Menú

Aleteando con esperanza de camino al mar

Reserva Natural Hacienda La Esperanza

Era una mañana fría y lluviosa, bien lluviosa. A las 6:30 de la mañana comenzaron a llegar los ocho voluntarios que participarían del monitoreo de tortugas marinas aquel sábado, 27 de enero de 2018. Todos llevaban puestos sus abrigos, mostraban caras de expectación y ganas de ver tortugas marinas abriéndose camino hacia el mar.

A eso de las 7:00 AM disminuyó un poco la lluvia así que decidimos ponernos las capas y salir hacia las playas de la Reserva Natural Hacienda la Esperanza (RNHLE).

Al igual que los monitoreos llevados a cabo luego de aquel famoso 20 de septiembre de 2017, el tema principal se intercalaba entre la tortuga Carey (Eretmochelys imbricata), tortuga que visita las costas de RNHLE, y los efectos de los huracanes Irma y María en nuestras costas.

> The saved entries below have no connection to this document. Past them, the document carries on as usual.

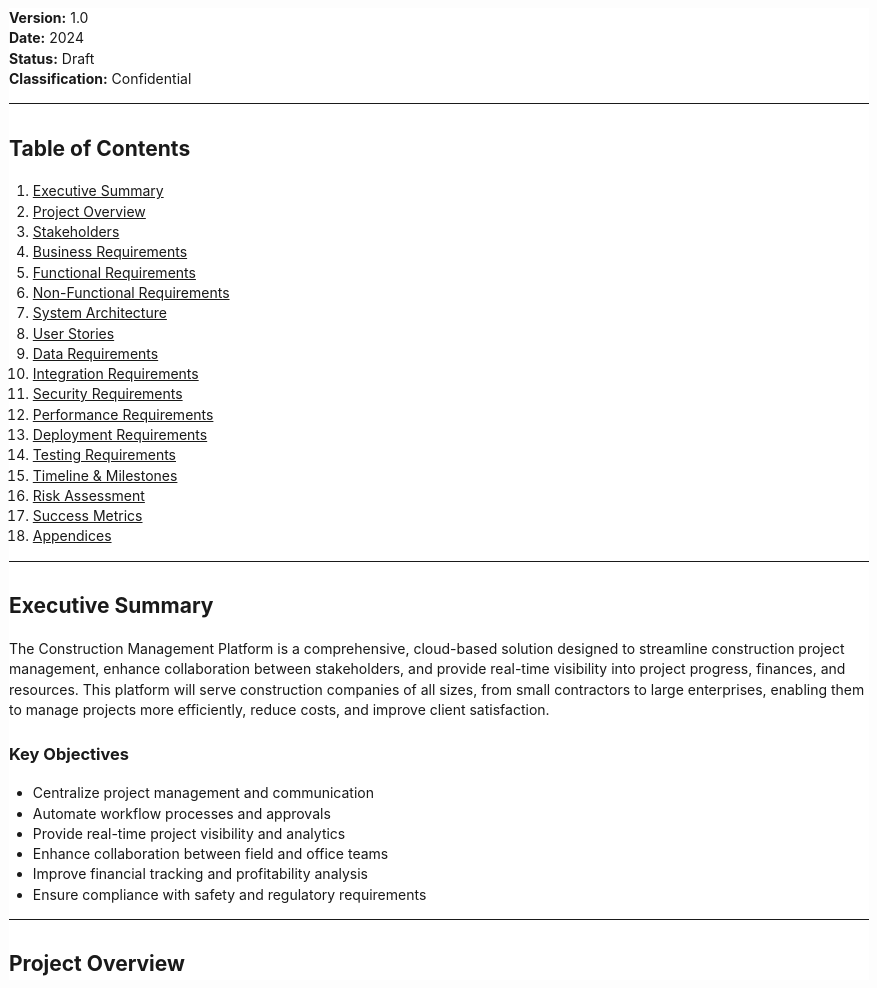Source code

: **Version:** 1.0  
**Date:** 2024  
**Status:** Draft  
**Classification:** Confidential  

---

## Table of Contents

1. [Executive Summary](#executive-summary)
2. [Project Overview](#project-overview)
3. [Stakeholders](#stakeholders)
4. [Business Requirements](#business-requirements)
5. [Functional Requirements](#functional-requirements)
6. [Non-Functional Requirements](#non-functional-requirements)
7. [System Architecture](#system-architecture)
8. [User Stories](#user-stories)
9. [Data Requirements](#data-requirements)
10. [Integration Requirements](#integration-requirements)
11. [Security Requirements](#security-requirements)
12. [Performance Requirements](#performance-requirements)
13. [Deployment Requirements](#deployment-requirements)
14. [Testing Requirements](#testing-requirements)
15. [Timeline & Milestones](#timeline--milestones)
16. [Risk Assessment](#risk-assessment)
17. [Success Metrics](#success-metrics)
18. [Appendices](#appendices)

---

## Executive Summary

The Construction Management Platform is a comprehensive, cloud-based solution designed to streamline construction project management, enhance collaboration between stakeholders, and provide real-time visibility into project progress, finances, and resources. This platform will serve construction companies of all sizes, from small contractors to large enterprises, enabling them to manage projects more efficiently, reduce costs, and improve client satisfaction.

### Key Objectives

- Centralize project management and communication
- Automate workflow processes and approvals
- Provide real-time project visibility and analytics
- Enhance collaboration between field and office teams
- Improve financial tracking and profitability analysis
- Ensure compliance with safety and regulatory requirements

---

## Project Overview
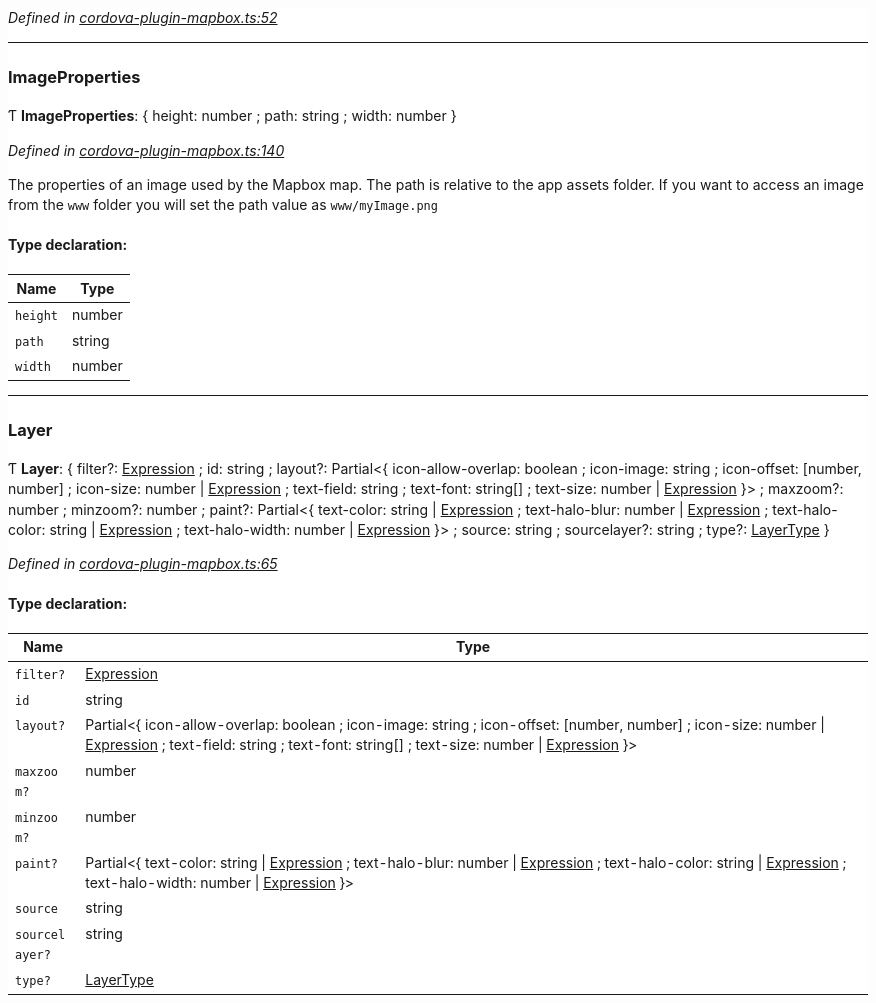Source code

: *Defined in [cordova-plugin-mapbox.ts:52](https://github.com/dagatsoin/cordova-plugin-mapbox/blob/0ea3085/src/js/cordova-plugin-mapbox.ts#L52)*

___

### ImageProperties

Ƭ  **ImageProperties**: { height: number ; path: string ; width: number  }

*Defined in [cordova-plugin-mapbox.ts:140](https://github.com/dagatsoin/cordova-plugin-mapbox/blob/0ea3085/src/js/cordova-plugin-mapbox.ts#L140)*

The properties of an image used by the Mapbox map.
The path is relative to the app assets folder.
If you want to access an image from the `www` folder
you will set the path value as `www/myImage.png`

#### Type declaration:

Name | Type |
------ | ------ |
`height` | number |
`path` | string |
`width` | number |

___

### Layer

Ƭ  **Layer**: { filter?: [Expression](README.md#expression) ; id: string ; layout?: Partial<{ icon-allow-overlap: boolean ; icon-image: string ; icon-offset: [number, number] ; icon-size: number \| [Expression](README.md#expression) ; text-field: string ; text-font: string[] ; text-size: number \| [Expression](README.md#expression)  }\> ; maxzoom?: number ; minzoom?: number ; paint?: Partial<{ text-color: string \| [Expression](README.md#expression) ; text-halo-blur: number \| [Expression](README.md#expression) ; text-halo-color: string \| [Expression](README.md#expression) ; text-halo-width: number \| [Expression](README.md#expression)  }\> ; source: string ; sourcelayer?: string ; type?: [LayerType](README.md#layertype)  }

*Defined in [cordova-plugin-mapbox.ts:65](https://github.com/dagatsoin/cordova-plugin-mapbox/blob/0ea3085/src/js/cordova-plugin-mapbox.ts#L65)*

#### Type declaration:

Name | Type |
------ | ------ |
`filter?` | [Expression](README.md#expression) |
`id` | string |
`layout?` | Partial<{ icon-allow-overlap: boolean ; icon-image: string ; icon-offset: [number, number] ; icon-size: number \| [Expression](README.md#expression) ; text-field: string ; text-font: string[] ; text-size: number \| [Expression](README.md#expression)  }\> |
`maxzoom?` | number |
`minzoom?` | number |
`paint?` | Partial<{ text-color: string \| [Expression](README.md#expression) ; text-halo-blur: number \| [Expression](README.md#expression) ; text-halo-color: string \| [Expression](README.md#expression) ; text-halo-width: number \| [Expression](README.md#expression)  }\> |
`source` | string |
`sourcelayer?` | string |
`type?` | [LayerType](README.md#layertype) |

De esta manera caminamos la Playa Boquillas. Luego, llegamos a Playa Las Marías donde nos acercamos al último nido de Carey que faltaba por eclosionar esta temporada.

Irma y María fueron las causantes de la pérdida de cuatro nidos de Carey en nuestra costa, pero las tortugas fueron otro ejemplo de resiliencia y salieron nuevamente a poner cuatro nidos más.

Para ese sábado, 27 de enero, dos de ellos ya habían eclosionado, uno en Playa Las Marías y otro en Playa Tómbolo. El tercero, que también se encontraba en Playa Tómbolo, nunca eclosionó. Nuestras esperanzas estaban en este último. Fue así como, mientras le daba esa misma explicación a los voluntarios, nos dimos cuenta de que había algo inusual en la arena, dentro del encintado del nido. Me puse los guantes, me acosté en el piso y comencé a escavar.

Luego de mucho escavar y de un intenso aguacero, logramos liberar ocho tortugas que estaban atrapadas en el nido, además de las 144 que ya habían salido solitas. Fue la primera vez, en la temporada 2017-2018, que los voluntarios lograban ver una eclosión durante una actividad de monitoreo de tortugas marinas en la RNHLE.

A pesar de los dos huracanes categoría cinco que destruyeron gran parte del país, la temporada de anidaje de tortugas marinas en la Reserva Natural Hacienda la Esperanza terminó con un total de 20 neonatos liberados y 404 neonatos que lograron llegar solos al mar. Esto no hubiese sido posible sin la participación de los 147 voluntarios y los 12 voluntarios líderes del grupo Yo Amo el Tinglar, con los cuales el año pasado dimos el gran paso de firmar un acuerdo de colaboración.